Sunulan metin:
# # # # # # #
Bartın’a uğramak keyfin ötesindedir benim için. Akdeniz mi Bartın mı seçeneklerini önüme koysalar hiç duraksamadan Bartın derim.
Bartın’a gidince tüm dostları görürüm, bir özlem gideririz. Bu kez de önce Azim Kitap Evi’ne uğradım. Yol üstündeki arkadaşları atlamadan elbette. Sonra ver elini Belediye binası. Daha kapıda, güvenlik görevlisi dostlarımla hoş beş ettik. Sevgi Salcı’nın yanındaydım. Her gören hoş geldin abi, diyor. İnsan böyle durumlarda mutluluğun doruklarında gezinir. Sevgi Salcı, “Başkan bir saate kadar gelir” dedi. Binaya girmişken tüm arkadaşlara merhaba demek gerekti. Emircan, Muhammet, Fahri, daha pek çok arkadaşımla görüştük.
# # # # # # #
Gösterilen kayıtlar:
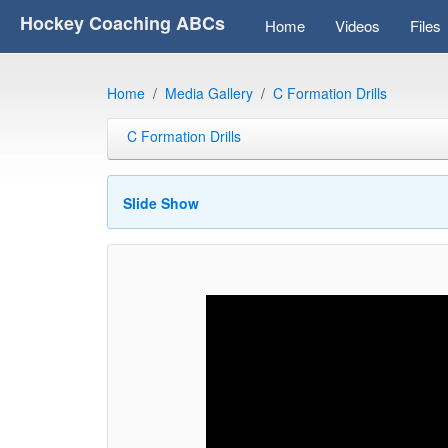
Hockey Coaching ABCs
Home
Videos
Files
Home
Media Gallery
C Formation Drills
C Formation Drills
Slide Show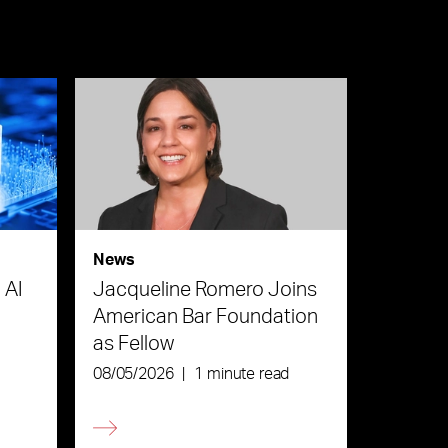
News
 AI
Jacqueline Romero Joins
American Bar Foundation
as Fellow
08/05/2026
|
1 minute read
# # # # # # #
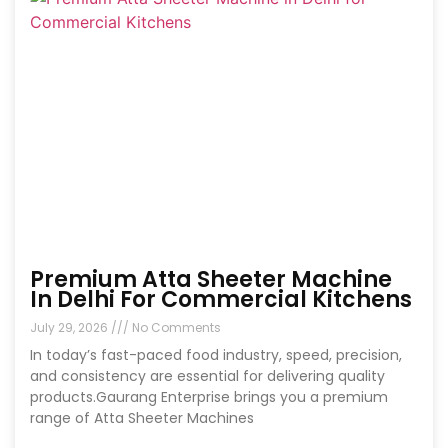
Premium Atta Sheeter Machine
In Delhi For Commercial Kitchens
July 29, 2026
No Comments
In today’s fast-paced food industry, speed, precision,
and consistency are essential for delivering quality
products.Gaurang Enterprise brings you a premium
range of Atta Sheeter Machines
# # # # # # #
Yönergeler:
1 > Bartın yazısında, Belediye binasında görüşülen kişilerden adı geçenlerin tamamını sıralayınız.
2 > Bartın yazısında "Bartın’a gidince tüm dostları görürüm" sözleriyle başlayan paragrafı, temel bilgilerini koruyarak madde madde kısaltınız.
3 > Bartın yazısında "Bartın’a gidince tüm" ile başlayıp "çok arkadaşımla görüştük." ifadesine kadar süren bölümü birebir çoğaltınız.

Numaralı yanıtlar:
1 > Sevgi Salcı, Emircan, Muhammet, Fahri

2 >
- Bartın’a her gidişte tüm dostlarla görüşülür, özlem giderilir.
- Bu kez önce, yol üstündeki arkadaşlar da ziyaret edilerek Azim Kitap Evi’ne uğranır.
- Ardından Belediye binasına gidilir; daha kapıda güvenlik görevlisi dostlarla hoş beş edilir.
- Sevgi Salcı’nın yanındayken gören herkes "hoş geldin abi" der; bu durum büyük mutluluk verir.
- Sevgi Salcı, başkanın bir saate kadar geleceğini söyler.
- Binada Emircan, Muhammet, Fahri ve daha pek çok arkadaşla görüşülür.

3 >
Bartın’a gidince tüm dostları görürüm, bir özlem gideririz. Bu kez de önce Azim Kitap Evi’ne uğradım. Yol üstündeki arkadaşları atlamadan elbette. Sonra ver elini Belediye binası. Daha kapıda, güvenlik görevlisi dostlarımla hoş beş ettik. Sevgi Salcı’nın yanındaydım. Her gören hoş geldin abi, diyor. İnsan böyle durumlarda mutluluğun doruklarında gezinir. Sevgi Salcı, “Başkan bir saate kadar gelir” dedi. Binaya girmişken tüm arkadaşlara merhaba demek gerekti. Emircan, Muhammet, Fahri, daha pek çok arkadaşımla görüştük.